I Once Was Lost, Mikel Glass, 1996

A self-portrait of my adolescence using toys as metaphors to represent me and other people and events in my life. The bright colors are meant to suggest a happy façade, while an exploration of the content in the circular movement of the composition reveals a cycle beginning with turmoil and ending in discovery and freedom. I am represented consistently in yellow and blue, first as Bart Simpson, then as Willie Wee Wee, next as a paint roller and ball and finally as a bigger Bart.

I started getting into trouble at around the age of nine, and a few years later I was sent to boarding school with the hope of setting me straight. I am handed over by “Mother” to the pink glove that takes on a human form to represent the receptive spirit of the institution - though it cannot replace the personal touch of family. In that environment, my misbehavior turned inward.
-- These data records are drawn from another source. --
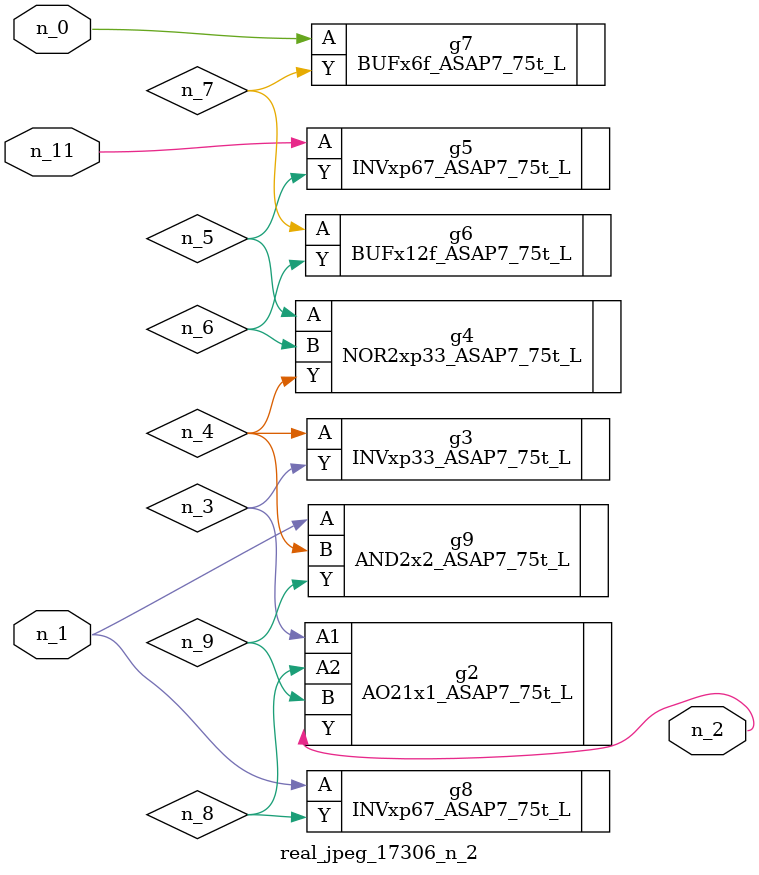
<source format=v>
module real_jpeg_17306_n_2 (n_1, n_11, n_0, n_2);

input n_1;
input n_11;
input n_0;

output n_2;

wire n_5;
wire n_8;
wire n_4;
wire n_6;
wire n_7;
wire n_3;
wire n_9;

BUFx6f_ASAP7_75t_L g7 ( 
.A(n_0),
.Y(n_7)
);

INVxp67_ASAP7_75t_L g8 ( 
.A(n_1),
.Y(n_8)
);

AND2x2_ASAP7_75t_L g9 ( 
.A(n_1),
.B(n_4),
.Y(n_9)
);

AO21x1_ASAP7_75t_L g2 ( 
.A1(n_3),
.A2(n_8),
.B(n_9),
.Y(n_2)
);

INVxp33_ASAP7_75t_L g3 ( 
.A(n_4),
.Y(n_3)
);

NOR2xp33_ASAP7_75t_L g4 ( 
.A(n_5),
.B(n_6),
.Y(n_4)
);

BUFx12f_ASAP7_75t_L g6 ( 
.A(n_7),
.Y(n_6)
);

INVxp67_ASAP7_75t_L g5 ( 
.A(n_11),
.Y(n_5)
);


endmodule
</source>
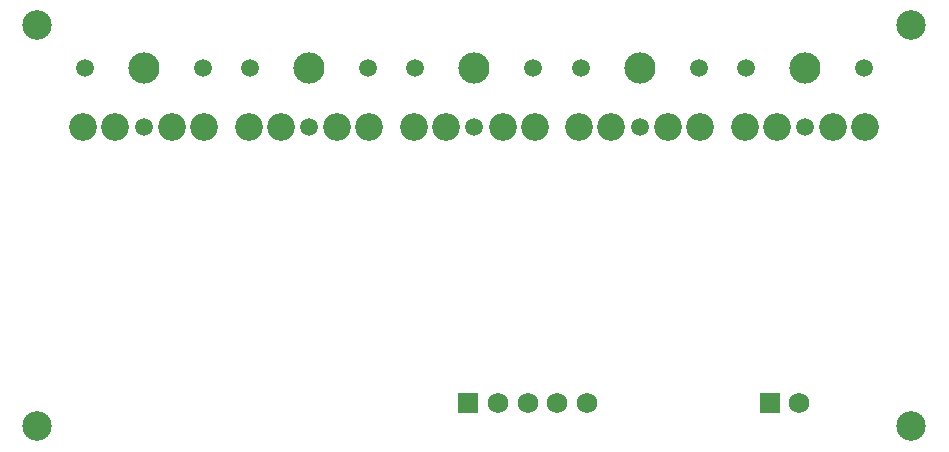
<source format=gbr>
%TF.GenerationSoftware,KiCad,Pcbnew,7.0.1-1.fc37*%
%TF.CreationDate,2023-03-22T21:52:04-05:00*%
%TF.ProjectId,midi_rx_board,6d696469-5f72-4785-9f62-6f6172642e6b,rev?*%
%TF.SameCoordinates,Original*%
%TF.FileFunction,Soldermask,Bot*%
%TF.FilePolarity,Negative*%
%FSLAX46Y46*%
G04 Gerber Fmt 4.6, Leading zero omitted, Abs format (unit mm)*
G04 Created by KiCad (PCBNEW 7.0.1-1.fc37) date 2023-03-22 21:52:04*
%MOMM*%
%LPD*%
G01*
G04 APERTURE LIST*
%ADD10C,2.500000*%
%ADD11C,1.500000*%
%ADD12C,2.641600*%
%ADD13C,2.351600*%
%ADD14R,1.750000X1.750000*%
%ADD15C,1.750000*%
G04 APERTURE END LIST*
D10*
%TO.C,REF\u002A\u002A*%
X125000000Y-56000000D03*
%TD*%
D11*
%TO.C,RX3*%
X167000000Y-25678000D03*
X157000000Y-25678000D03*
X162000000Y-30678000D03*
D12*
X162000000Y-25678000D03*
D13*
X167100000Y-30678000D03*
X164400000Y-30678000D03*
X159600000Y-30678000D03*
X156900000Y-30678000D03*
%TD*%
D14*
%TO.C,J2*%
X187000000Y-54000000D03*
D15*
X189500000Y-54000000D03*
%TD*%
D11*
%TO.C,RX4*%
X181000000Y-25678000D03*
X171000000Y-25678000D03*
X176000000Y-30678000D03*
D12*
X176000000Y-25678000D03*
D13*
X181100000Y-30678000D03*
X178400000Y-30678000D03*
X173600000Y-30678000D03*
X170900000Y-30678000D03*
%TD*%
D11*
%TO.C,RX5*%
X195000000Y-25678000D03*
X185000000Y-25678000D03*
X190000000Y-30678000D03*
D12*
X190000000Y-25678000D03*
D13*
X195100000Y-30678000D03*
X192400000Y-30678000D03*
X187600000Y-30678000D03*
X184900000Y-30678000D03*
%TD*%
D14*
%TO.C,J1*%
X161500000Y-54000000D03*
D15*
X164000000Y-54000000D03*
X166500000Y-54000000D03*
X169000000Y-54000000D03*
X171500000Y-54000000D03*
%TD*%
D11*
%TO.C,RX2*%
X153000000Y-25678000D03*
X143000000Y-25678000D03*
X148000000Y-30678000D03*
D12*
X148000000Y-25678000D03*
D13*
X153100000Y-30678000D03*
X150400000Y-30678000D03*
X145600000Y-30678000D03*
X142900000Y-30678000D03*
%TD*%
D11*
%TO.C,RX1*%
X139000000Y-25678000D03*
X129000000Y-25678000D03*
X134000000Y-30678000D03*
D12*
X134000000Y-25678000D03*
D13*
X139100000Y-30678000D03*
X136400000Y-30678000D03*
X131600000Y-30678000D03*
X128900000Y-30678000D03*
%TD*%
D10*
%TO.C,REF\u002A\u002A*%
X125000000Y-22000000D03*
%TD*%
%TO.C,REF\u002A\u002A*%
X199000000Y-56000000D03*
%TD*%
%TO.C,REF\u002A\u002A*%
X199000000Y-22000000D03*
%TD*%
M02*

</source>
A blackened glove is ominously extruded as by-product as I, now Willy Wee Wee, look terrified as a scary monster confronts me under a cloudy and turbulent sky. By this time in real life I was engaged in many abusive behaviors. I tried to maintain a normal appearance to the outside world, though I felt like an empty shell – now represented by the sullied yellow and blue paint roller with ball perched atop – the product of institutional reform.

But better things were to come: together, the upstanding paint rollers represent the institution of marriage, and my wife and father-in-law take me in. It is through that union that I am eventually able to take flight - a winged Bart soaring over this scene of my past and reaching out to extricate myself (little Bart) just as a baby careens down toward the scene, symbolizing the institution of fatherhood that will obliterate everything below. The spaceman, just barely physically connected to the scene by a toe, is my father.

The interesting part of the story is that I did not interpret it myself. During a stint in psychotherapy, the narrative was dictated to me. In reality, I had scraped together a bunch of junk that was lying around my studio and assembled it into this composition. Consciously, I was only concerned with the aesthetics of the assemblage.